Sikap Mira Lesmana ini membuat dirinya menjadi salah satu sineas perempuan yang berani punya sikap dan pendirian di tengah arus industri film dan dominasi pria di dalamnya. Ia berani beda tanpa melulu memikirkan cuan dan berani rugi ketika memproduksi film idealis.

Nicholas Saputra sebagai salah satu aktor yang paling sering bekerja sama dengan Mira tidak heran dengan semua itu. Dari dekat, ia melihat bagaimana Mira memproduksi film atas berbagai macam pertimbangan, bukan tren.

“Bisa dibilang film Mbak Mira selalu mencoba mencari pasar yang belum sempat terjamah. Saya rasa ini lebih ke insting ya, insting pengalaman pribadi dan lain-lain itu yang mengarahkan keputusan-keputusan dia," kata Nicho kala berbincang dengan kami dalam kesempatan terpisah.

Mathias setali tiga uang dengan Nicholas. Mathias melihat Mira sebagai sosok yang memiliki kepribadian kuat dan tidak bisa diam dalam arti selalu mengeksplorasi. Mira juga seseorang yang dominan, sifat yang satu ini memang sudah ada sejak ia masih kecil.

“Dominan dia itu dalam pengertian bahwa dia punya kepribadian yang kuat, kepercayaan diri dan kepribadian yang keras. Kalau dia merasa benar, dia enggak bakal mundur, dan enggak bakal menyerah," kata Mathias.

Sifat positif lain yang ia lihat dari istrinya adalah totalitas. Mathias menyaksikan dengan mata kepala sendiri setelah bekerja sama bareng Mira pada tiga film, yakni Petualangan Sherina, Laskar Pelangi, dan Sang Pemimpi.

Di penghujung perbincangan dengan kami kala itu, Mira menegaskan bahwa perempuan yang ada di industri perfilman adalah perempuan pemberani dan vokal.

Bukan hanya dirinya, Mira merasa banyak sineas perempuan yang sangat berani dan vokal. Ia merasa itu menjadi pembeda antara sineas perempuan dengan pria yang cenderung kurang berani tanpa maksud mendiskreditkan gender pria.

“Nia Dinata mengangkat isu-isu gender, Upi Avianto mencoba berbagai genre, atau Nan Achnas yang sangat tekun dengan apa yang ingin dia kerjakan," katanya membanggakan sesama sineas perempuan.

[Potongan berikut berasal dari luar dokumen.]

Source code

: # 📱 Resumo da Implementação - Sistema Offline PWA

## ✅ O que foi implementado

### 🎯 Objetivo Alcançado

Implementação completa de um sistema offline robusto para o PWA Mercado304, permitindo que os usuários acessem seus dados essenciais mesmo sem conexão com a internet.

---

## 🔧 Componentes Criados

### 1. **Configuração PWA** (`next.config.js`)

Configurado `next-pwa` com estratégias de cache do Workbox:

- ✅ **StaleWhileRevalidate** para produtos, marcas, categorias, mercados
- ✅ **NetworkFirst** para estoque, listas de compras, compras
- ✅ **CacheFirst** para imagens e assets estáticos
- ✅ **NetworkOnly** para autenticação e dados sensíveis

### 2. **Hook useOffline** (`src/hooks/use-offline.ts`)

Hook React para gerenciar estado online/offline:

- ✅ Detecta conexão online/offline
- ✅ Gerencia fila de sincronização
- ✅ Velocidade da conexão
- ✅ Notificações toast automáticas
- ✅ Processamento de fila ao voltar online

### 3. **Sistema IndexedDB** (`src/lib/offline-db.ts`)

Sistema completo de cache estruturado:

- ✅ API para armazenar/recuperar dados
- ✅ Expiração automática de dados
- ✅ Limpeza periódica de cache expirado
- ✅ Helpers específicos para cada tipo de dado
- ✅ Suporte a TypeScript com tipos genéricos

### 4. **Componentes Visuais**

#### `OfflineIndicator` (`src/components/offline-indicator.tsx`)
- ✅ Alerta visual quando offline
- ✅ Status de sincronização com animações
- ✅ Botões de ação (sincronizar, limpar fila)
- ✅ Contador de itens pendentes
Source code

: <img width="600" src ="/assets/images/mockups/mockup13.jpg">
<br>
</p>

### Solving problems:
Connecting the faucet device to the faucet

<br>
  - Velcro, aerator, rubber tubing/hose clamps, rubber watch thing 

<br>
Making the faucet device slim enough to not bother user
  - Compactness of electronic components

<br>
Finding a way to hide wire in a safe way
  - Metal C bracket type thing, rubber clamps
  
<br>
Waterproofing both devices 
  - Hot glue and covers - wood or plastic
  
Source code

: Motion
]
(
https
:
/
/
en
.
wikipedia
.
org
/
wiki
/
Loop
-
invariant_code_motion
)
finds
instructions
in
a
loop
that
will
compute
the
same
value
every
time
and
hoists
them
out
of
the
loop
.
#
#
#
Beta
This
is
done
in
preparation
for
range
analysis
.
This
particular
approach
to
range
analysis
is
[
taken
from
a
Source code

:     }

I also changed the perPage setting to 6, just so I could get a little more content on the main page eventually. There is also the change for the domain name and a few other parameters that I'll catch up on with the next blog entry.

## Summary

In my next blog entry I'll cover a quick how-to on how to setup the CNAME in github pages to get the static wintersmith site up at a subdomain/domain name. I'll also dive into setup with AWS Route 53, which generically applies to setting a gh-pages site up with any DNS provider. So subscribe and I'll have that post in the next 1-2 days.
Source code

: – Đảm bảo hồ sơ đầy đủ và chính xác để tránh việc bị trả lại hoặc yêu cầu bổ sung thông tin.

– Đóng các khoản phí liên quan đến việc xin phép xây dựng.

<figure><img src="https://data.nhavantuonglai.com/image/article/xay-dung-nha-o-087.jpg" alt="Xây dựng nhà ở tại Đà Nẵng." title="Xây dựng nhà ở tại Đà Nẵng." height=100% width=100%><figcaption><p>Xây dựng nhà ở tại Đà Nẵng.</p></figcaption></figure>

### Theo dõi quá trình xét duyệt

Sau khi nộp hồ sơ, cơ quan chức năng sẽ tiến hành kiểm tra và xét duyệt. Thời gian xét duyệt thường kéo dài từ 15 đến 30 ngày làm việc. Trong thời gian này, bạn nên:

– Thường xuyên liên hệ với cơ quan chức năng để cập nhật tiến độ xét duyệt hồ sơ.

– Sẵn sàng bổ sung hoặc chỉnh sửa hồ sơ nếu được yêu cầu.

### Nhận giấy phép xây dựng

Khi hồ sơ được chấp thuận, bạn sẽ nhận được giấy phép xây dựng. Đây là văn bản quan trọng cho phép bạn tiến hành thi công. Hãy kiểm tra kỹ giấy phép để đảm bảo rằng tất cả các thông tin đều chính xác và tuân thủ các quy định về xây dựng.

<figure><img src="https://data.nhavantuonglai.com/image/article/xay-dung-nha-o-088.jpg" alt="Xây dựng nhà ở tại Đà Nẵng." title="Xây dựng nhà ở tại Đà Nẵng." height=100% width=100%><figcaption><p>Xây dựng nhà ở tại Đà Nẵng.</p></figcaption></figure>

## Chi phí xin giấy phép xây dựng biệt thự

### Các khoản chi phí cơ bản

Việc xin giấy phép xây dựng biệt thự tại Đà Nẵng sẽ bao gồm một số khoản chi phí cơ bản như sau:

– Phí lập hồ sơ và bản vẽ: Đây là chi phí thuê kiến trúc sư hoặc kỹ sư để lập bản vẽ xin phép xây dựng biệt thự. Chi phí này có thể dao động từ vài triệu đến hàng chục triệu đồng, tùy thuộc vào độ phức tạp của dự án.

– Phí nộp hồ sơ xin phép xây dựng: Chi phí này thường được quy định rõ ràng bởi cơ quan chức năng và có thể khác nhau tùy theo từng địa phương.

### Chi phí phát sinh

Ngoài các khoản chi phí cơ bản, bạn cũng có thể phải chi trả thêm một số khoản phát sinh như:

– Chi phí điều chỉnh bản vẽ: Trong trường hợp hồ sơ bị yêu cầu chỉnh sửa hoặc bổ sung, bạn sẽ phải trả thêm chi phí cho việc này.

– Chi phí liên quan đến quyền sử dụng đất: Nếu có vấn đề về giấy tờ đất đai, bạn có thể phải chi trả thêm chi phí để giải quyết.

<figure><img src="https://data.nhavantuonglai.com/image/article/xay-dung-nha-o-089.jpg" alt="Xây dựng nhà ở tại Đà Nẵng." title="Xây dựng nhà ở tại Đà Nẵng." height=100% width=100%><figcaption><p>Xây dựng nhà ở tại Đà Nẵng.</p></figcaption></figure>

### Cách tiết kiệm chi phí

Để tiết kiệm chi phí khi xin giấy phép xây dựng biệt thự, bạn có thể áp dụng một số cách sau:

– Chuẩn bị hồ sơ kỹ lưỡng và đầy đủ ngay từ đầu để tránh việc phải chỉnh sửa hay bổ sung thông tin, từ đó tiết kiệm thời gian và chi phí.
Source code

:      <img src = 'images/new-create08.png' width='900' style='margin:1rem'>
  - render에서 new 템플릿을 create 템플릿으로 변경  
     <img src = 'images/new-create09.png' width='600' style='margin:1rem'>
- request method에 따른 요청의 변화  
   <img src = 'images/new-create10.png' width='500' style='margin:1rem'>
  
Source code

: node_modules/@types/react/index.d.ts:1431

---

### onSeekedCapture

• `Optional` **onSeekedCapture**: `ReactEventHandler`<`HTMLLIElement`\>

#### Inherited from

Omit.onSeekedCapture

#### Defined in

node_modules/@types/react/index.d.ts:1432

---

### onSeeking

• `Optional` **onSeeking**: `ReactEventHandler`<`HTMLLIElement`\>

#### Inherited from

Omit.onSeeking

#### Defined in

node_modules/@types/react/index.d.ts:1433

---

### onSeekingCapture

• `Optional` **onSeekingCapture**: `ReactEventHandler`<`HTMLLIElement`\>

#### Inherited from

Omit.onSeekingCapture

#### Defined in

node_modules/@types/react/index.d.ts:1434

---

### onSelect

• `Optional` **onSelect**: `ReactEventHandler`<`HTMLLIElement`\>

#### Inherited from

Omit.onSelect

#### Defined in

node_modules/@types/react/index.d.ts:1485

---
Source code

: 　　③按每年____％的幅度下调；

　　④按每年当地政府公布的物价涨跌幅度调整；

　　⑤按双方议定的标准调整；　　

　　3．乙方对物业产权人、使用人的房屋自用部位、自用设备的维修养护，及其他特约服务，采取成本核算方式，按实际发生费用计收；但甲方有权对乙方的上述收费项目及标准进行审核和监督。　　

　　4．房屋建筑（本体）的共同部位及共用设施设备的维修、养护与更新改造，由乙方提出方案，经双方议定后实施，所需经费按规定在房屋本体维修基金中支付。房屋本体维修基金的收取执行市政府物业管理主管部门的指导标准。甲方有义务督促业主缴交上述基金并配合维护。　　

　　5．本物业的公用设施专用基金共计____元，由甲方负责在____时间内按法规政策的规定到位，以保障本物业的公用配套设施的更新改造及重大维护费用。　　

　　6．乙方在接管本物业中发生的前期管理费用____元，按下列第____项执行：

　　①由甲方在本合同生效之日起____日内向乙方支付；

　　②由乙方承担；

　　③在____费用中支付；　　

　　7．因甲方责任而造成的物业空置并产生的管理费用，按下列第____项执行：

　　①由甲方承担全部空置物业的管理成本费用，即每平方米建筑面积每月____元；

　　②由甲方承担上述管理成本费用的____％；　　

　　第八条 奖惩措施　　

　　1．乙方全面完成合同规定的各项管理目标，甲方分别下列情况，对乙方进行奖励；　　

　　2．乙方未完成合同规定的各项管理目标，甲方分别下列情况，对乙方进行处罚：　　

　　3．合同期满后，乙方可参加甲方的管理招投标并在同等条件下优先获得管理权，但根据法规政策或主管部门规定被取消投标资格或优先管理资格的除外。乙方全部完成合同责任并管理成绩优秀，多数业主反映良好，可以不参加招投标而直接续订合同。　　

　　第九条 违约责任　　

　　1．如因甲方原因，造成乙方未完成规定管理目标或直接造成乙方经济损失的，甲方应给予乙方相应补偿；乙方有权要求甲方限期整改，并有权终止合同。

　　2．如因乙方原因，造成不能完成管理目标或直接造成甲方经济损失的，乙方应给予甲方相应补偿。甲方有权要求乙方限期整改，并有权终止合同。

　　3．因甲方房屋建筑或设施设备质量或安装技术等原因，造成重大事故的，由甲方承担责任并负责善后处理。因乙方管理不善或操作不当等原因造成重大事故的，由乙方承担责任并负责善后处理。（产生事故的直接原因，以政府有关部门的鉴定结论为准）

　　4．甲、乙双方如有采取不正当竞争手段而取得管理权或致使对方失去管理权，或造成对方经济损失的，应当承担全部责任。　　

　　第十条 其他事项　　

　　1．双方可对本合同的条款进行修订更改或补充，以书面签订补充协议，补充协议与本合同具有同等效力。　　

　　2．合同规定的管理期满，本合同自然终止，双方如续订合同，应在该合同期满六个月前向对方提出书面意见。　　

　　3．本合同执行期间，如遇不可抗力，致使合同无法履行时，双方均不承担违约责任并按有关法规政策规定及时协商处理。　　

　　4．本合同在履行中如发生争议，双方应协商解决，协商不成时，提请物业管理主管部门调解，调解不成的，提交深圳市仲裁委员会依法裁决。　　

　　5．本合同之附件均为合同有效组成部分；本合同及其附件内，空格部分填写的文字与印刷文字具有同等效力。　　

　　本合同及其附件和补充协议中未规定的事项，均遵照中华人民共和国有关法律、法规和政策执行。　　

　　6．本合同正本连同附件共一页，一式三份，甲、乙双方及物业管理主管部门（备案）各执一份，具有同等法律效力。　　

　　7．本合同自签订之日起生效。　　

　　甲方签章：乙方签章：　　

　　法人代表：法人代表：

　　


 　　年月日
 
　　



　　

Ia juga ingat bagaimana perempuan-perempuan, termasuk dirinya, membangkitkan industri perfilman pada akhir 1990-an dan awal 2000-an. Mira dengan Petualangan Sherina, Nia dengan Ca Bau Kan, dan Nan Achnas dengan Pasir Berbisik.

"Ketika kemudian film pelan-pelan mulai menjadi industri menjadi male dominated. Mau tidak mau, karena kalau kita omong departemen lighting saja, very-very male dominated. Tapi pucuk pimpinannya juga kemudian masuk banyak pria, akhirnya kami kembali jadi minoritas.” tutup Mira.